Washington Grain Commission CEO Glen Squires, board members Mike Miller, Dana Herron and Washington State University Extension Director Rich Koenig recently toured Japan, South Korea and the Philippines to meet with customers.

The tour was for a number of reasons. Squires also wanted the customers’ perspective on how the incident was handled.

Japan and South Korea both temporarily suspended wheat tenders until they received updated testing protocol for the GE wheat from Monsanto, which developed the GE wheat found in fields. “We recognize it was a challenging time for both them and us, and we wanted to know how they viewed what transpired,” Squires said.

An executive told the commission the industry got an “A+” for handling the situation, for keeping them informed and keeping it out of consumer hands, Herron said.

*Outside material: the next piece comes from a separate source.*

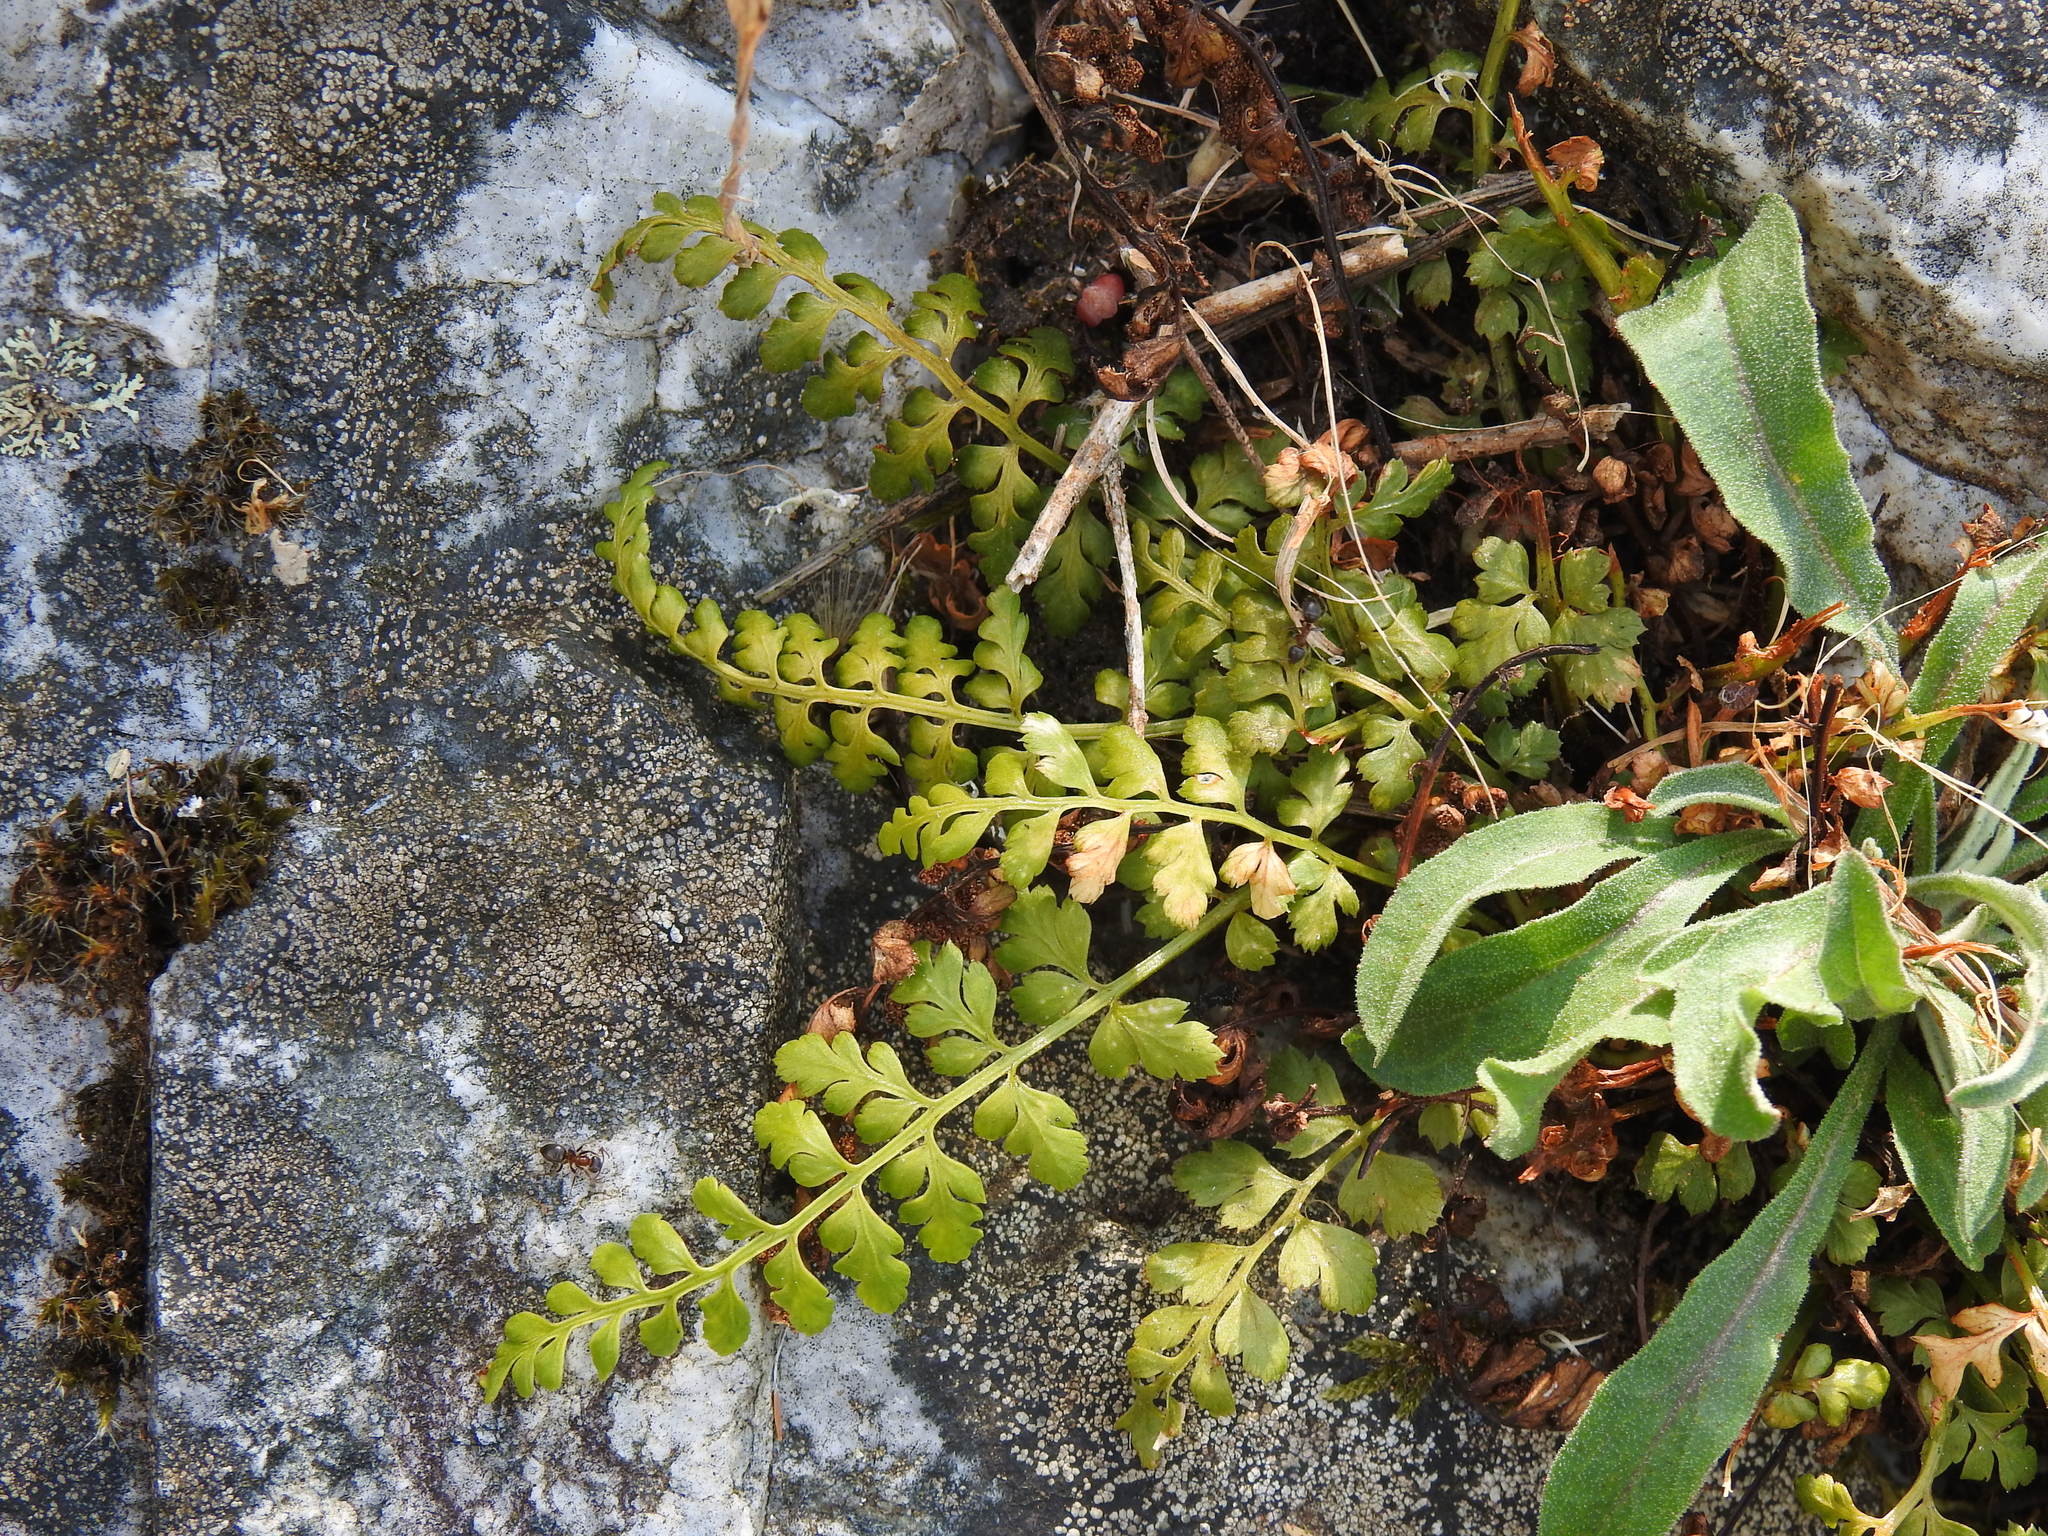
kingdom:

Herron said the commission’s repeated trips to the customer countries have established a relationship with the buyers. “It goes without saying we certainly do not want to test this trust with another GE event,” he said.

The Ministry of Agriculture, Forestry and Fisheries in Japan and company executives wanted to know what the Washington reps thought was the cause.

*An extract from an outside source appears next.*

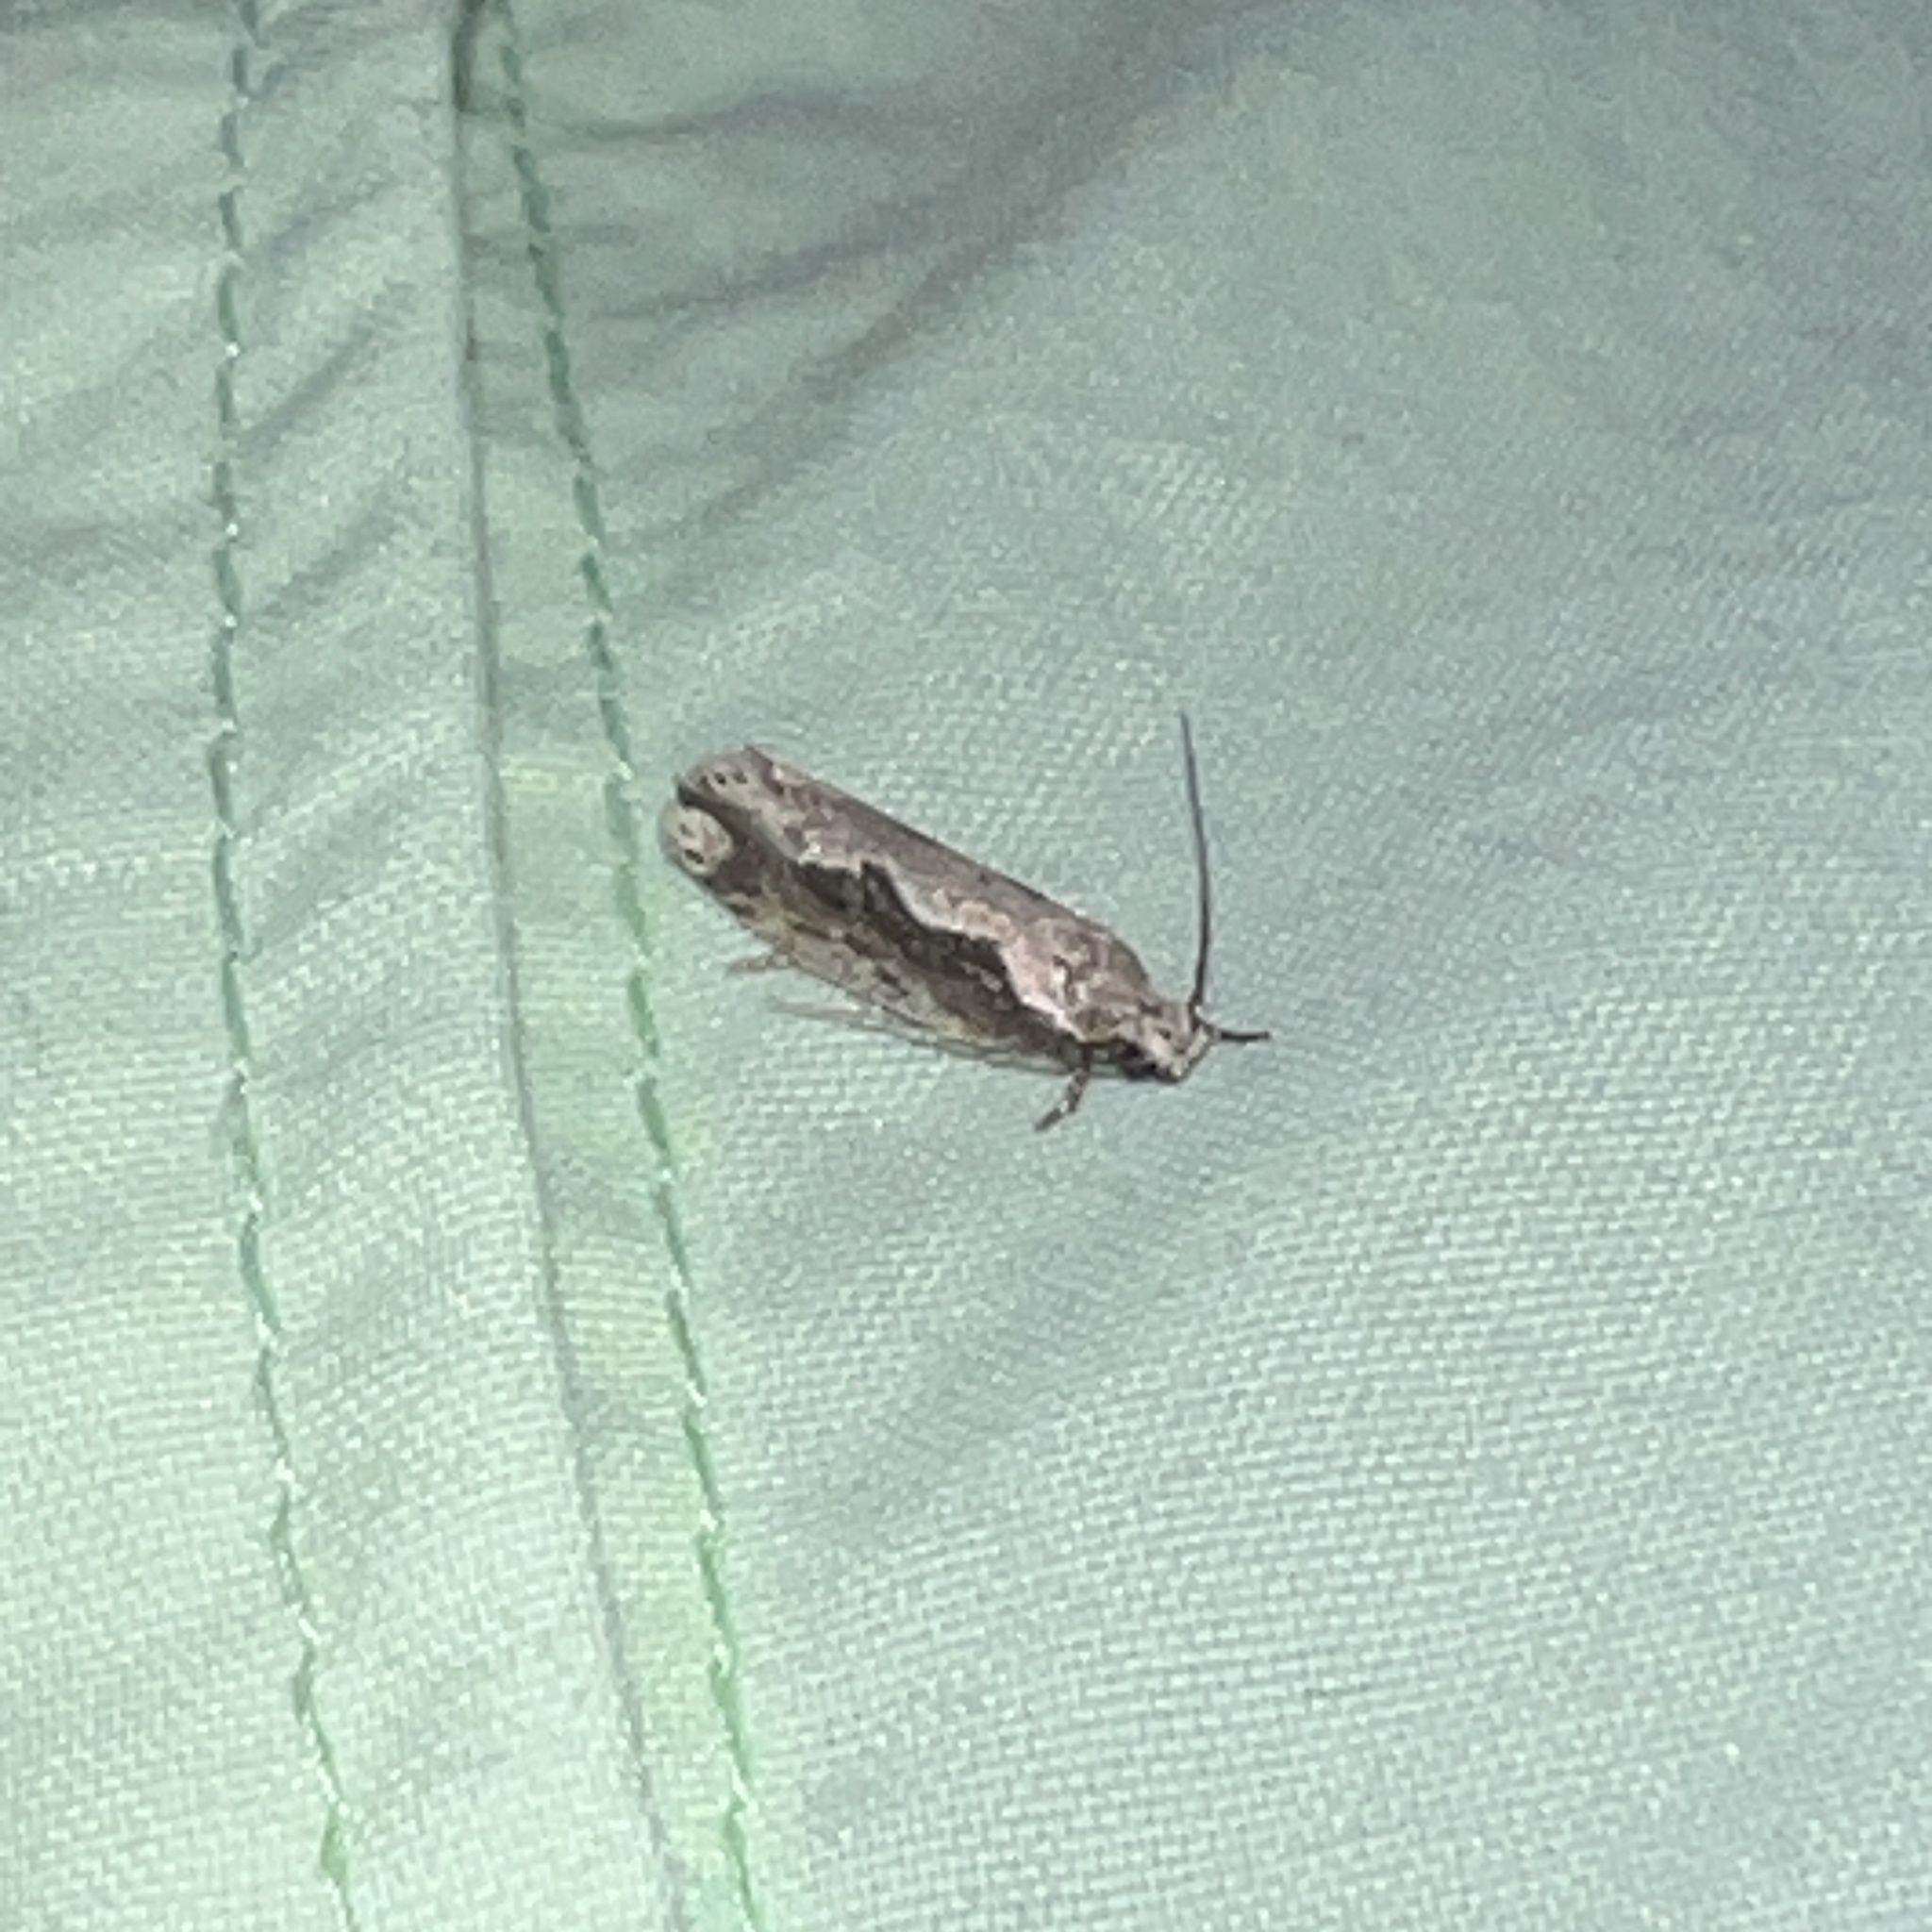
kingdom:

“Of course, we don’t know the cause,” Herron said.

In December, the USDA Animal and Plant Health Inspection Service closed its investigation. “APHIS could not determine how these volunteers came to exist in the fallow field after exhausting all leads and resources,” said Rick Coker, public affairs specialist for APHIS.

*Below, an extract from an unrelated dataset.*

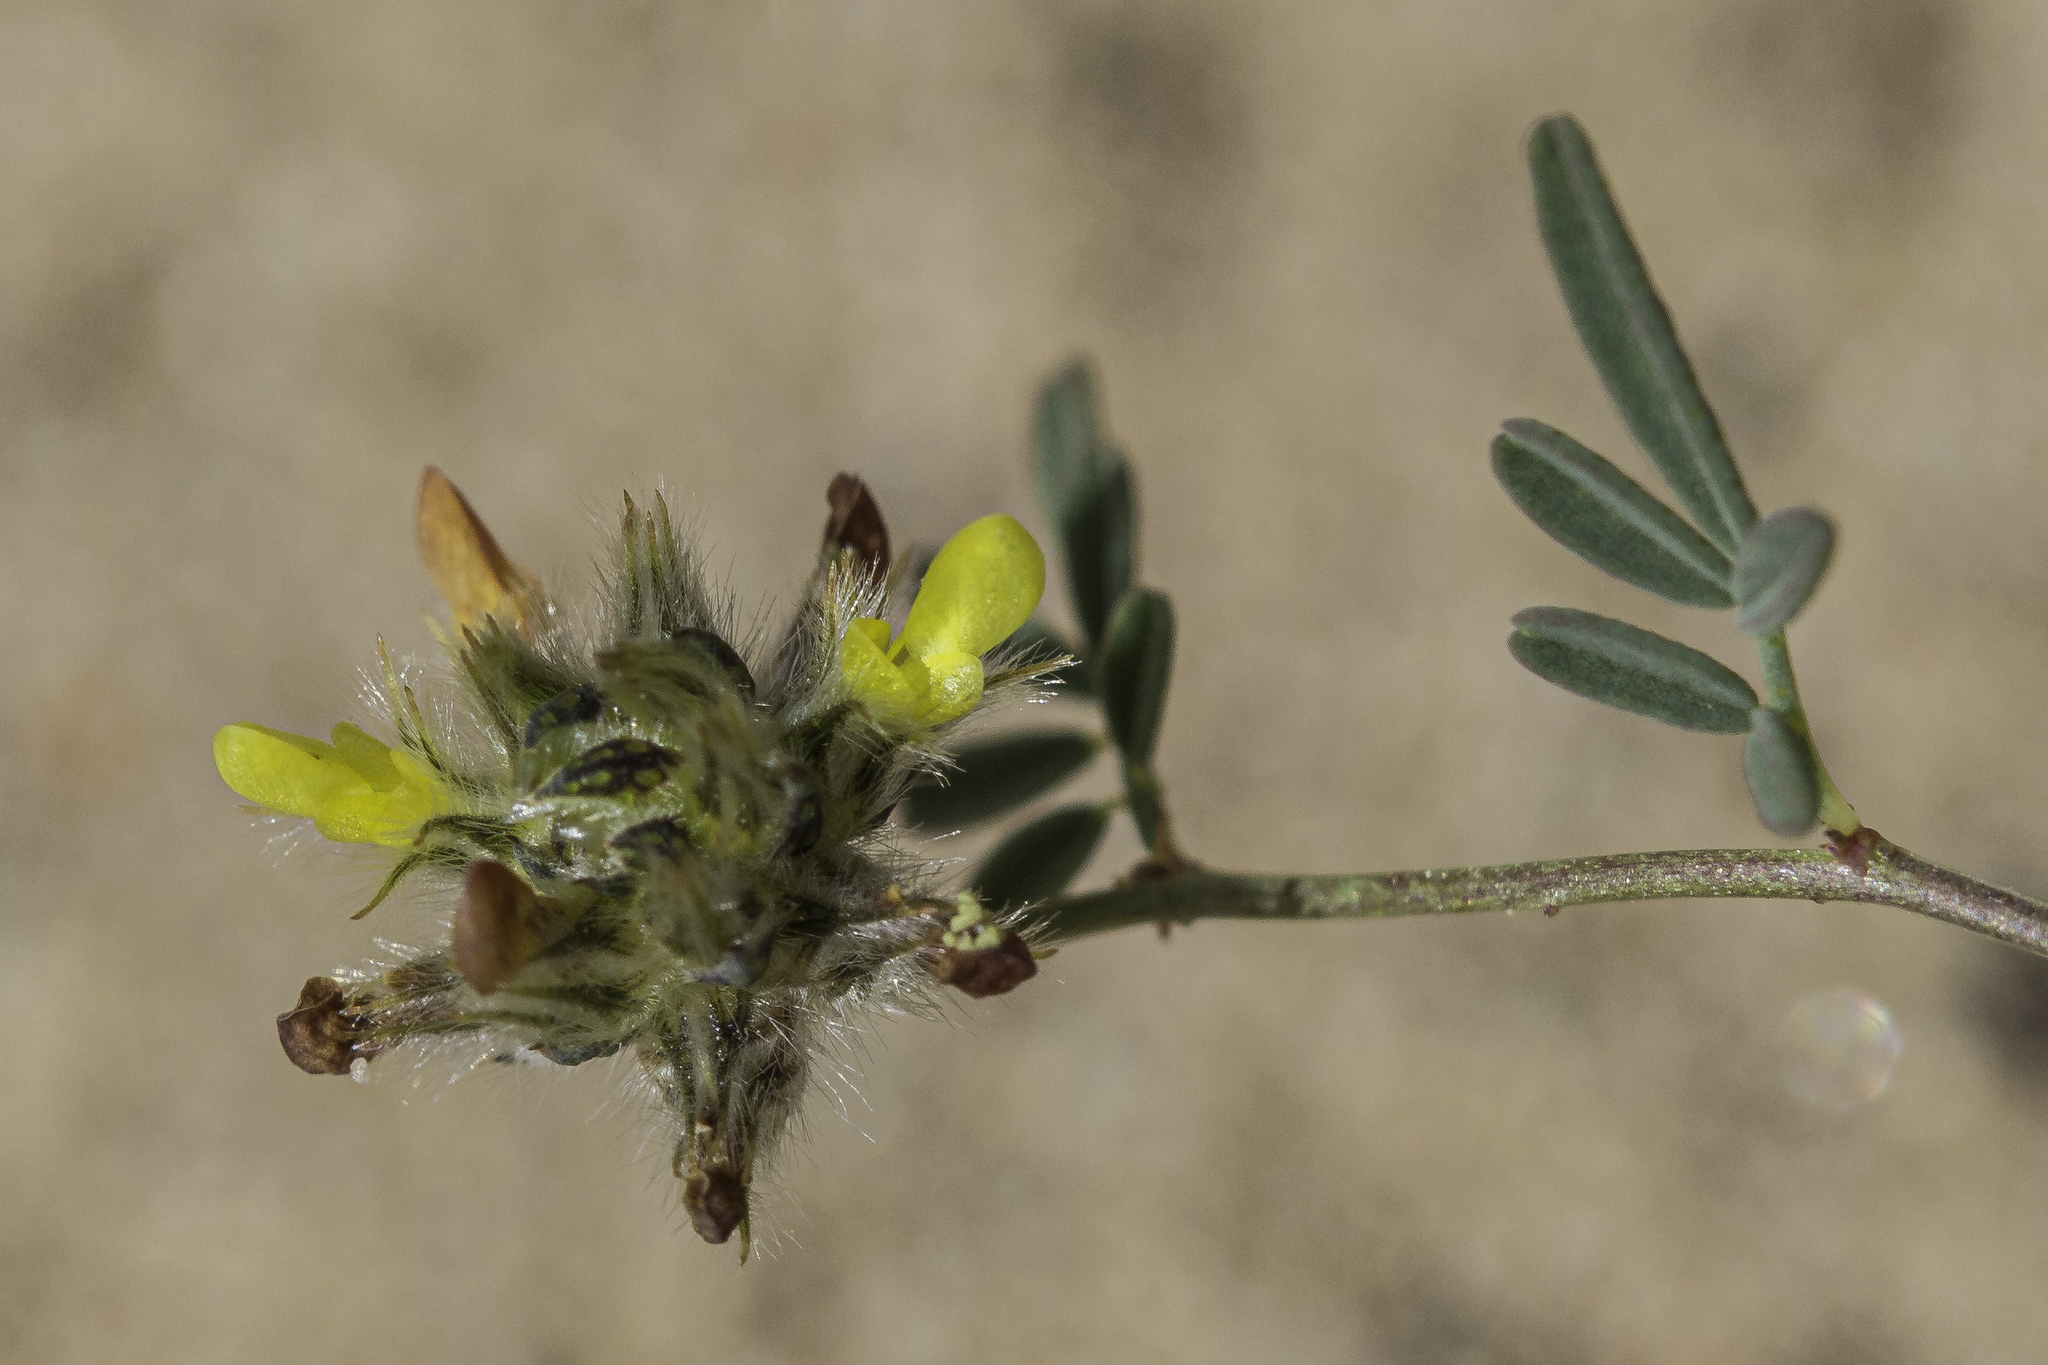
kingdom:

GE wheat was also detected in Oregon in 2013 and Montana in 2014.

The agency verified that all three GE glyphosate-resistant wheat detections came from APHIS-authorized field tests of GE wheat planted more than a decade ago, Coker said.

APHIS in 2016 established new requirements for GE wheat field trials, such as permit conditions imposing additional record keeping and reporting requirements and extended post-harvest monitoring periods. The new rules are a “significant” step in preventing similar incidents, Coker said.

“However, additional detections of GE wheat related to the early field trials are possible,” he said.

Herron said the lack of conclusions is still a concern. “‘No cause’ is not an answer,” he said. “Our customers don’t like that answer, I don’t like that answer, the Washington wheat industry as a whole doesn’t like that answer.”

A future event would have to involve a federal investigation on the highest level, he said.

“With all the transition and political upheaval in Washington, D.C., I kind of doubt it’s at the top of the agenda,” he said.

“We hope and anticipate it won’t happen again,” Squires said. “But, if it does, regardless of where it happens, the point is we need to have as close communication with our overseas customers as we can.”